Practical technologies drive product adoption more than novelty factor, according to research from Havas Labs and the Guardian
Adoption of emerging technologies is driven by technology that is practical in terms of saving time, saving money or heightening safety, according to research from Havas Labs and the Guardian Media Group.
While entertainment, connectivity and novelty factors play a role in enticing consumers to new technologies, practical technologies tend to be the main drivers for product adoption, with 72 per cent of respondents interested in using them.

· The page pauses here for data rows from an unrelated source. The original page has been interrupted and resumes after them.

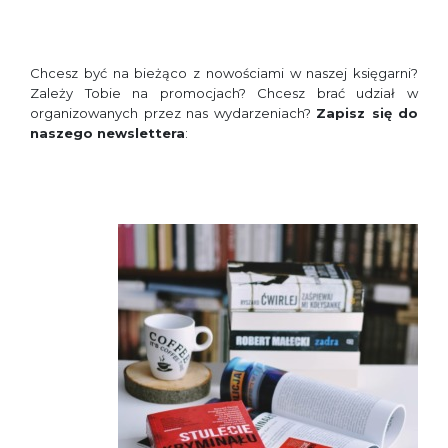
Chcesz być na bieżąco z nowościami w naszej księgarni?
Zależy Tobie na promocjach? Chcesz brać udział w
organizowanych przez nas wydarzeniach?
Zapisz się do
naszego newslettera
:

Within that, managing finances is one of the key motivators for consumers interested in emerging technology, with the study finding that over three-quarters (79 per cent) of UK adults are interested in technology that helps them to manage and save money. Technologies that help people save time or have a security focus are also likely to be key drivers for the majority of individuals surveyed.
Using Geoffrey Moore's technology adoption cycle, the research split consumers into five segments when it comes to propensity towards technology. Of these, technology enthusiasts and visionaries represent the early market adopters, while pragmatists, conservatives and skeptics represent the mainstream market.
Despite the hype around smartwatches, they have failed to penetrate the mainstream market with fewer than three million sold globally in 2014. 88 per cent of those surveyed were aware of smartwatches prior to the research, yet two thirds aren't open to the idea of owning one.
However, the study found that for those who were open to the idea of owning a smartwatch, over a third (35 per cent) saw it as a natural progression of watch wearing – i.e. they already own a watch and they view this as the next step. The most cited attraction of owning a smartwatch was trying out a new gadget (39 per cent) while 33 per cent cited the accessibility of important information as an attractive reason to own one. Just 19 per cent felt they looked "cool", suggesting fashion isn't as strong a motivation, while payment was the least popular reason cited for interest in smartwatch ownership (15 per cent).
When it comes to data sharing, those who own wearables are almost twice as likely as the average adult to share their data with private companies, with one in four smartwatch owners willing to share health and fitness data with insurance companies and allow push notifications from brands to alert them to offers.